Only the stretch of the listing below that runs from the line with "62: (372, 199, 1.25)" through the line with "73: (399, 192, 1.22)" is to be printed, exactly and with both ends.

BEGIN Extracted information

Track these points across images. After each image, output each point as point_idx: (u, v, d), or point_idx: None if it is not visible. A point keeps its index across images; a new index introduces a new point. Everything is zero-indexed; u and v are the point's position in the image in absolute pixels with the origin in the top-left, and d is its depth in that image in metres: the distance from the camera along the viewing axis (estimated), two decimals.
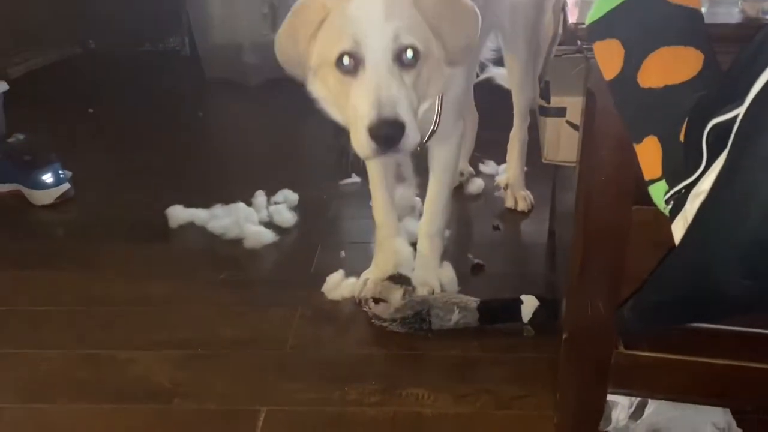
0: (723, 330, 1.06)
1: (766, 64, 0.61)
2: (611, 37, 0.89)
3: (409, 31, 1.21)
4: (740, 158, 0.65)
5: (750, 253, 0.65)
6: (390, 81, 1.18)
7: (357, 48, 1.20)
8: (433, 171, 1.62)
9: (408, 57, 1.22)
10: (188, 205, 2.14)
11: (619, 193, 1.04)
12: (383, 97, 1.17)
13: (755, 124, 0.63)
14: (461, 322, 1.54)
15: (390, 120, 1.16)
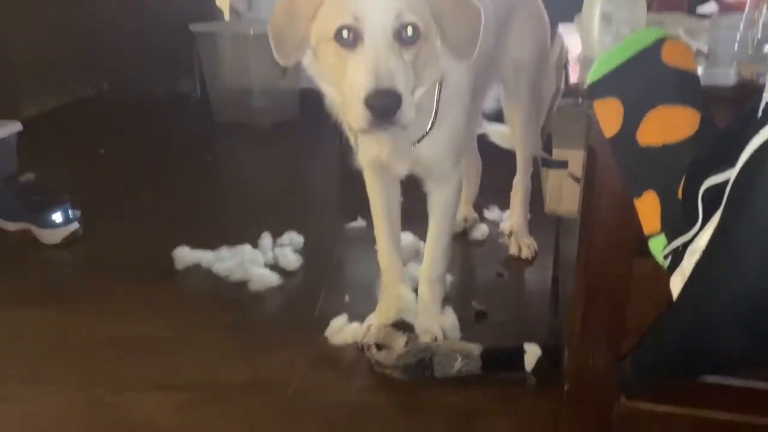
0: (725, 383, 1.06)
1: (755, 131, 0.64)
2: (611, 96, 0.93)
3: (411, 9, 1.21)
4: (732, 220, 0.67)
5: (744, 311, 0.67)
6: (389, 55, 1.18)
7: (357, 22, 1.19)
8: (432, 215, 1.64)
9: (408, 34, 1.21)
10: (195, 247, 2.16)
11: (619, 245, 1.06)
12: (381, 69, 1.16)
13: (745, 189, 0.65)
14: (464, 370, 1.54)
15: (387, 90, 1.16)
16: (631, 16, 1.17)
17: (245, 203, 2.74)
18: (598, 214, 1.07)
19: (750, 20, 0.98)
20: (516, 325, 1.79)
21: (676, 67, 0.90)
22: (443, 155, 1.50)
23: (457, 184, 1.62)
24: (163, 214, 2.55)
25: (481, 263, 2.18)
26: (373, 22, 1.19)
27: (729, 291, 0.67)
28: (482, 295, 1.91)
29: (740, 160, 0.66)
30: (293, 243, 2.22)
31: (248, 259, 2.09)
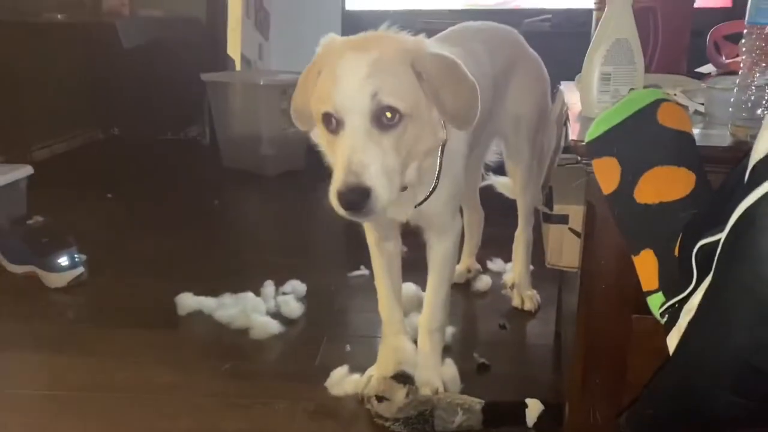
0: None
1: (744, 196, 0.65)
2: (608, 155, 0.95)
3: (391, 91, 1.21)
4: (721, 281, 0.68)
5: (736, 371, 0.67)
6: (365, 145, 1.20)
7: (337, 110, 1.22)
8: (432, 266, 1.65)
9: (388, 117, 1.22)
10: (198, 293, 2.16)
11: (619, 301, 1.07)
12: (354, 164, 1.18)
13: (732, 253, 0.67)
14: (465, 425, 1.52)
15: (355, 187, 1.17)
16: (629, 76, 1.21)
17: (249, 250, 2.75)
18: (598, 270, 1.08)
19: (743, 84, 1.00)
20: (518, 379, 1.77)
21: (671, 128, 0.92)
22: (442, 210, 1.52)
23: (456, 235, 1.63)
24: (167, 260, 2.57)
25: (483, 315, 2.17)
26: (351, 110, 1.21)
27: (719, 350, 0.68)
28: (484, 347, 1.90)
29: (729, 223, 0.67)
30: (296, 291, 2.23)
31: (250, 307, 2.09)
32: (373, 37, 1.33)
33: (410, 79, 1.26)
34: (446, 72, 1.29)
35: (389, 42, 1.30)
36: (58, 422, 1.59)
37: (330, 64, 1.26)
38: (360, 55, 1.23)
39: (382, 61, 1.23)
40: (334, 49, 1.29)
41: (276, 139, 3.72)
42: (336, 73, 1.23)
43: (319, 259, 2.66)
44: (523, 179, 2.02)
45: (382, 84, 1.21)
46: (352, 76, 1.21)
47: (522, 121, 1.93)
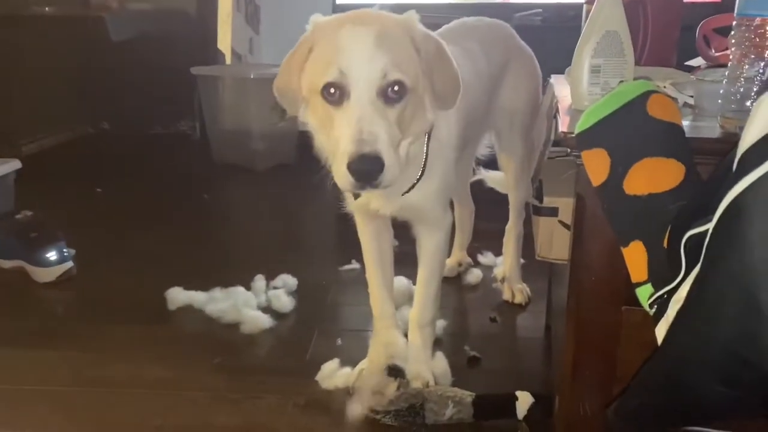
0: None
1: (731, 185, 0.65)
2: (598, 147, 0.95)
3: (398, 65, 1.20)
4: (709, 273, 0.69)
5: (723, 361, 0.68)
6: (372, 116, 1.18)
7: (342, 79, 1.19)
8: (422, 260, 1.64)
9: (394, 91, 1.21)
10: (188, 288, 2.16)
11: (608, 293, 1.07)
12: (364, 133, 1.16)
13: (720, 243, 0.67)
14: (455, 417, 1.53)
15: (369, 156, 1.15)
16: (619, 68, 1.21)
17: (240, 244, 2.75)
18: (588, 262, 1.08)
19: (733, 76, 1.01)
20: (508, 372, 1.78)
21: (661, 120, 0.93)
22: (432, 203, 1.51)
23: (447, 230, 1.62)
24: (158, 254, 2.56)
25: (474, 308, 2.18)
26: (359, 80, 1.19)
27: (707, 341, 0.68)
28: (475, 340, 1.90)
29: (717, 213, 0.67)
30: (287, 285, 2.22)
31: (241, 301, 2.08)
32: (366, 13, 1.31)
33: (412, 53, 1.26)
34: (437, 52, 1.31)
35: (385, 17, 1.29)
36: (47, 418, 1.58)
37: (327, 37, 1.24)
38: (362, 27, 1.22)
39: (386, 33, 1.22)
40: (328, 25, 1.27)
41: (266, 133, 3.70)
42: (339, 44, 1.20)
43: (310, 253, 2.66)
44: (516, 173, 2.02)
45: (392, 57, 1.19)
46: (360, 46, 1.19)
47: (516, 116, 1.93)
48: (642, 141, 0.92)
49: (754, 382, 0.67)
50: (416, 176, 1.43)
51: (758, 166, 0.63)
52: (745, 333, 0.65)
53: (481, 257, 2.44)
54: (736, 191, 0.64)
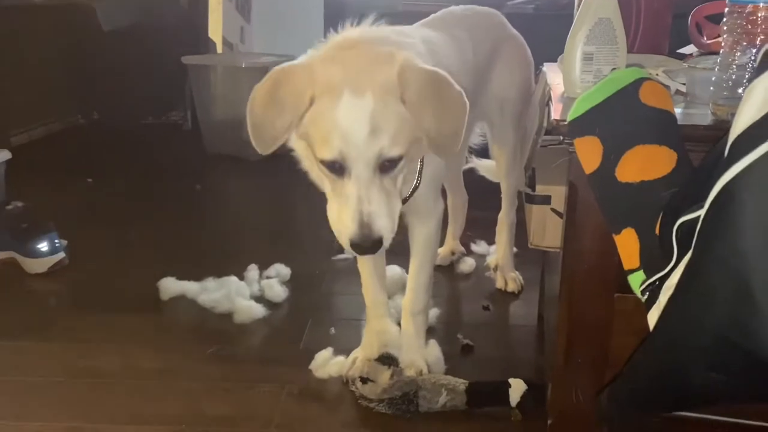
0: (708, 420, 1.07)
1: (723, 171, 0.66)
2: (590, 135, 0.95)
3: (394, 140, 1.20)
4: (700, 259, 0.69)
5: (714, 347, 0.68)
6: (371, 193, 1.21)
7: (342, 159, 1.20)
8: (414, 249, 1.64)
9: (390, 164, 1.22)
10: (181, 278, 2.15)
11: (601, 281, 1.08)
12: (364, 214, 1.20)
13: (712, 229, 0.67)
14: (449, 405, 1.53)
15: (369, 238, 1.21)
16: (611, 56, 1.20)
17: (233, 234, 2.74)
18: (580, 249, 1.09)
19: (725, 63, 1.01)
20: (501, 360, 1.78)
21: (653, 107, 0.93)
22: (424, 195, 1.52)
23: (438, 219, 1.62)
24: (150, 244, 2.55)
25: (467, 296, 2.18)
26: (358, 161, 1.20)
27: (698, 326, 0.69)
28: (468, 329, 1.91)
29: (708, 200, 0.68)
30: (280, 275, 2.22)
31: (234, 291, 2.08)
32: (357, 58, 1.25)
33: (403, 116, 1.21)
34: (434, 92, 1.24)
35: (375, 68, 1.22)
36: (41, 409, 1.57)
37: (326, 101, 1.20)
38: (358, 101, 1.18)
39: (379, 108, 1.18)
40: (328, 85, 1.21)
41: None
42: (339, 122, 1.19)
43: (303, 242, 2.65)
44: (508, 162, 2.02)
45: (388, 135, 1.19)
46: (358, 128, 1.18)
47: (507, 104, 1.93)
48: (634, 128, 0.92)
49: (745, 367, 0.67)
50: (412, 187, 1.45)
51: (750, 151, 0.64)
52: (737, 318, 0.65)
53: (474, 246, 2.44)
54: (728, 177, 0.65)
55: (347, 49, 1.28)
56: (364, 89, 1.18)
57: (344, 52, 1.27)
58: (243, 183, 3.50)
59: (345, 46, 1.29)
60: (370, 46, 1.29)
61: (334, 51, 1.29)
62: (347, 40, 1.32)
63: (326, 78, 1.21)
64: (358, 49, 1.28)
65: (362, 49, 1.28)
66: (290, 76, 1.24)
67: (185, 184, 3.32)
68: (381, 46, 1.29)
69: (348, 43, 1.31)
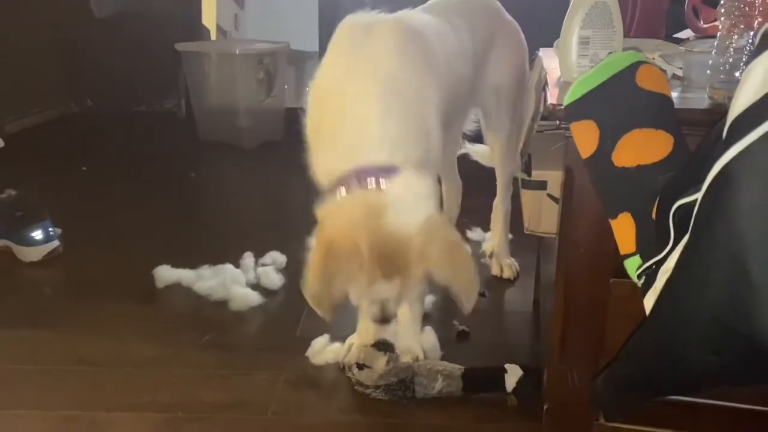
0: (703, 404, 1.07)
1: (721, 153, 0.65)
2: (587, 118, 0.94)
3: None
4: (698, 241, 0.69)
5: (711, 330, 0.68)
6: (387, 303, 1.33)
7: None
8: None
9: None
10: (176, 266, 2.14)
11: (597, 266, 1.07)
12: (382, 315, 1.35)
13: (709, 211, 0.67)
14: (445, 391, 1.54)
15: (387, 320, 1.37)
16: (608, 40, 1.20)
17: (228, 222, 2.73)
18: (576, 235, 1.08)
19: (722, 46, 1.00)
20: (497, 345, 1.79)
21: (650, 91, 0.92)
22: None
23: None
24: (145, 232, 2.54)
25: None
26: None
27: (696, 310, 0.68)
28: (464, 315, 1.90)
29: (705, 182, 0.67)
30: (276, 262, 2.22)
31: (230, 278, 2.07)
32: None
33: (422, 280, 1.29)
34: (451, 259, 1.27)
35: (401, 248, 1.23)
36: (36, 396, 1.57)
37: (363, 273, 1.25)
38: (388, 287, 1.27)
39: (404, 285, 1.27)
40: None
41: (253, 110, 3.67)
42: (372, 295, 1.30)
43: (299, 230, 2.63)
44: (503, 148, 2.02)
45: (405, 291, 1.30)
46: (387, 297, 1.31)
47: (502, 91, 1.92)
48: (631, 112, 0.91)
49: (742, 350, 0.67)
50: None
51: (748, 133, 0.63)
52: (734, 301, 0.65)
53: (469, 233, 2.44)
54: (726, 159, 0.64)
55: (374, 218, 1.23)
56: (393, 275, 1.24)
57: (371, 223, 1.23)
58: (238, 170, 3.49)
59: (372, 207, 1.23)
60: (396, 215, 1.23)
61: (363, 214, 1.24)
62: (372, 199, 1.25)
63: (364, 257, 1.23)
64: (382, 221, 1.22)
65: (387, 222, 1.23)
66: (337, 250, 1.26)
67: (180, 172, 3.31)
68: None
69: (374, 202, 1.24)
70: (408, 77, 1.37)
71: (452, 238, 1.26)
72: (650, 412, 1.07)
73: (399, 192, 1.22)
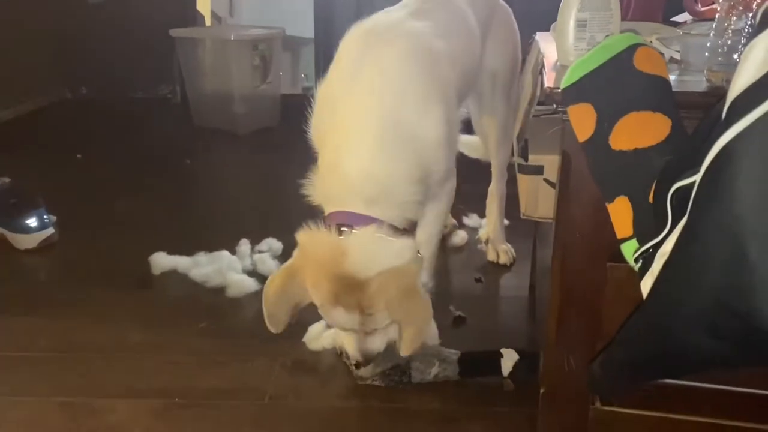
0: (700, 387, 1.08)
1: (720, 134, 0.64)
2: (584, 102, 0.93)
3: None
4: (697, 223, 0.68)
5: (710, 312, 0.68)
6: (365, 342, 1.42)
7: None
8: (421, 223, 1.62)
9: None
10: (171, 252, 2.14)
11: (594, 250, 1.07)
12: (362, 351, 1.43)
13: (708, 193, 0.66)
14: (441, 375, 1.54)
15: (367, 358, 1.44)
16: (605, 23, 1.19)
17: (224, 209, 2.72)
18: (573, 219, 1.08)
19: (720, 28, 0.99)
20: (493, 330, 1.79)
21: (648, 74, 0.91)
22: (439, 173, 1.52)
23: (448, 196, 1.63)
24: (140, 219, 2.53)
25: (459, 269, 2.18)
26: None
27: (694, 292, 0.68)
28: (460, 301, 1.91)
29: (704, 163, 0.67)
30: (272, 249, 2.21)
31: (226, 265, 2.07)
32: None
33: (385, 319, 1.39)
34: (407, 305, 1.38)
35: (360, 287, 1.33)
36: (33, 383, 1.57)
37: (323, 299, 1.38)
38: (348, 317, 1.37)
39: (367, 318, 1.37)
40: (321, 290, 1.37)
41: (248, 96, 3.65)
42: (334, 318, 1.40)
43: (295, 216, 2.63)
44: (498, 134, 2.01)
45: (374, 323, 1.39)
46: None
47: (498, 76, 1.91)
48: (628, 95, 0.90)
49: (740, 332, 0.67)
50: None
51: (749, 112, 0.62)
52: (732, 283, 0.65)
53: (465, 219, 2.44)
54: (726, 139, 0.64)
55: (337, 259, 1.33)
56: (352, 308, 1.35)
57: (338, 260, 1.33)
58: (233, 157, 3.48)
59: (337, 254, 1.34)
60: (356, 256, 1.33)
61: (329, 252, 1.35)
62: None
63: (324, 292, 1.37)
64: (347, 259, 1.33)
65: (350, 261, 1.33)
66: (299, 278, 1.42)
67: (175, 159, 3.29)
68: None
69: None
70: (412, 99, 1.41)
71: (411, 286, 1.36)
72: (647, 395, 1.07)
73: (366, 241, 1.33)
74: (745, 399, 1.06)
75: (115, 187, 2.89)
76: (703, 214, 0.67)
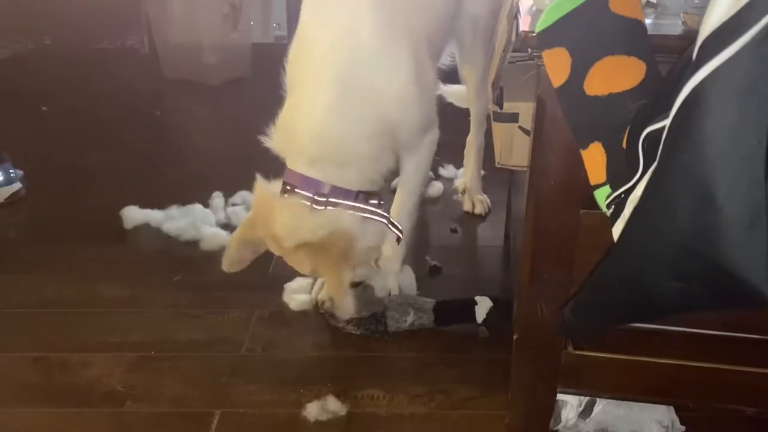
0: (667, 330, 1.10)
1: (691, 75, 0.64)
2: (559, 46, 0.92)
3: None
4: (665, 167, 0.68)
5: (677, 256, 0.68)
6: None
7: None
8: (402, 176, 1.62)
9: None
10: (144, 206, 2.11)
11: (567, 197, 1.07)
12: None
13: (677, 136, 0.66)
14: (416, 324, 1.56)
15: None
16: None
17: (196, 161, 2.68)
18: (547, 166, 1.07)
19: None
20: (468, 279, 1.81)
21: (623, 16, 0.89)
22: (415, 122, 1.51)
23: (429, 147, 1.60)
24: (111, 173, 2.48)
25: (435, 220, 2.19)
26: None
27: (662, 235, 0.68)
28: (436, 251, 1.92)
29: (674, 106, 0.66)
30: (246, 202, 2.19)
31: (199, 219, 2.05)
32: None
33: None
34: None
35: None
36: (6, 339, 1.56)
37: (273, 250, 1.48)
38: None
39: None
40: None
41: (218, 45, 3.55)
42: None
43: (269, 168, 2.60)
44: (477, 83, 1.99)
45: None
46: None
47: (479, 22, 1.87)
48: (603, 38, 0.89)
49: (707, 275, 0.68)
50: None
51: (719, 53, 0.61)
52: (700, 226, 0.65)
53: (442, 170, 2.44)
54: (696, 80, 0.63)
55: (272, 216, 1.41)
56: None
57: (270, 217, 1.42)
58: (204, 108, 3.40)
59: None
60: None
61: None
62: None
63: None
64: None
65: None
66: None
67: (144, 111, 3.22)
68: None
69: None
70: (370, 51, 1.37)
71: (331, 261, 1.37)
72: (617, 339, 1.09)
73: (286, 213, 1.39)
74: (710, 341, 1.09)
75: (83, 140, 2.83)
76: (672, 156, 0.66)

END Extracted information

■ Task answer:
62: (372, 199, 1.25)
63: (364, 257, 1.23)
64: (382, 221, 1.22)
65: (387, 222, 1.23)
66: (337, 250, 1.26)
67: (180, 172, 3.31)
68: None
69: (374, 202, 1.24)
70: (408, 77, 1.37)
71: (452, 238, 1.26)
72: (650, 412, 1.07)
73: (399, 192, 1.22)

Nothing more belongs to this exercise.